And all this has been connected to an “anti-scrounger” rhetoric that has led to a huge increase in hate crimes against disabled people.

Officially, the government has marked today with a series of video clips promoting role models to inspire young disabled people. Disabled people aren’t falling into deeper poverty because they lack ambition or role models. £9 billion of cuts count for a lot more than any amount of inspirational bunkum.

7 Responses to Disabled people and the cuts

  1. sandra
    Dec 3rd 2012, 6:01 pm

    geniside comes to mind,it was so different when david camaron claimed dla.i don’t ask anyone for anything my family help me.but my dla helps me get to hospital appiontments i hate being disabled but this evil goverment havent a clue,i am 60 years old the conned me out of my pension and i am being conned again,i wish camaron and osbourne nothing but bad luck!! there killing people and they should be tried in a human rights court for what there doing.were not scroungers most of us have paid our taxes and national insurance but that hasnt been taken into account.then they told you to save,i took there advise not my savings have to go back to the goverment in bedroom tax.i’v got 18 months to pay it untill i am now i have nothing after srimping and saving!! in all my years i have never known such evil and callous men.i would love to see them in the dole quew.but there again would milliband be any better? we need an old socialist party that took care of the poor instead of lining there own pockets

  2. After Atos
    Dec 3rd 2012, 6:09 pm

    If the Unions had supported and backed the disabled last year and before instead of saying disabled issues were not their interest and how they were for real people and real workers not those who do not work. supporting the same prejudice as others, we might have got somewhere. All last year I only got rejection from Unions and the most appalling pig ignorant ideas about disabled disabilities, women and carers and babies.

    I am surprised and shocked that unions who first started out by seeking to support their most vulnerable such as disabled miners, construction workers and fishermen and their bereaved and destitute should tell me over and over again how the Unions are not about disabled or me (luv) or women and children or disabled workers but for those who earn a living.

    I have worked all year and last year to support and account for the disabled going through the govt programmes and Atos assessments. I as a severe disabled have put myself out. just to be told by Unions and officials over and over again that people like me are nothing and not what the unions are about.

    I am ashamed of the unions and their disgraceful treatement and nasty verbal and even physical abuse of disabeld this year is a testiment to where they really come from. The prejudice of ignorance.

    I do not welcome any words or blogs from unions. They have not supported the disabled, women, nurses or their own members.

    Hate all the words. Fed up with them.

    Living in a cosy world where this never touches.

    You said you were not about me (disabled, abuse victim, female, carer and qualified nurse) Not sure what ticket you are running on?

  3. Allegra
    Dec 3rd 2012, 10:26 pm

    I suffered a stroke when I was 19 years old & this left me with left sided weakness & brain damage. Im being forced to go through the humiliation of the Work capability test. I went recently but the doctor was ignorant as the the affects of FRONTAL LOBE DAMAGE!! Its hard enough being disabled without the governments evil plans to make us feel even less of a person & part of society !!! Why not just line us up against a wall & shoot us?!

  4. John
    Dec 4th 2012, 1:24 am

    I wish that disabled people, carers, family & supporters including the unions [bearing in mind the comments said above about the attitude of some unions], students could all publicly show [like they did for the Disability Discrimination Act] what is actually happening to Disabled People & in this case the cuts, using austerity as a very convenient reason.
______________________________
According to the text on disabled people and the cuts, how has the government officially marked the day? The material after this note is not needed.

| Given data |
______________________________
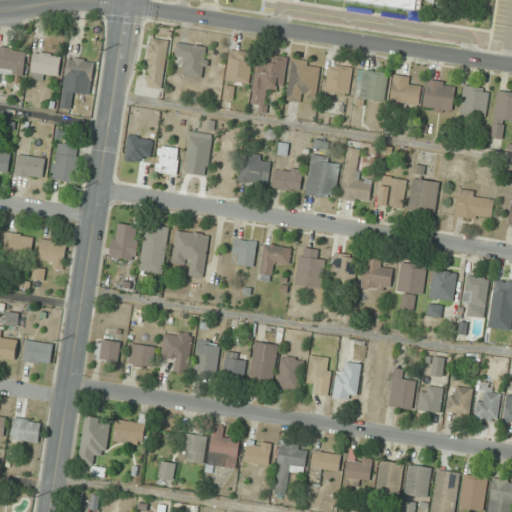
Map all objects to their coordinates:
______________________________
| Exercise output |
With a series of video clips promoting role models to inspire young disabled people.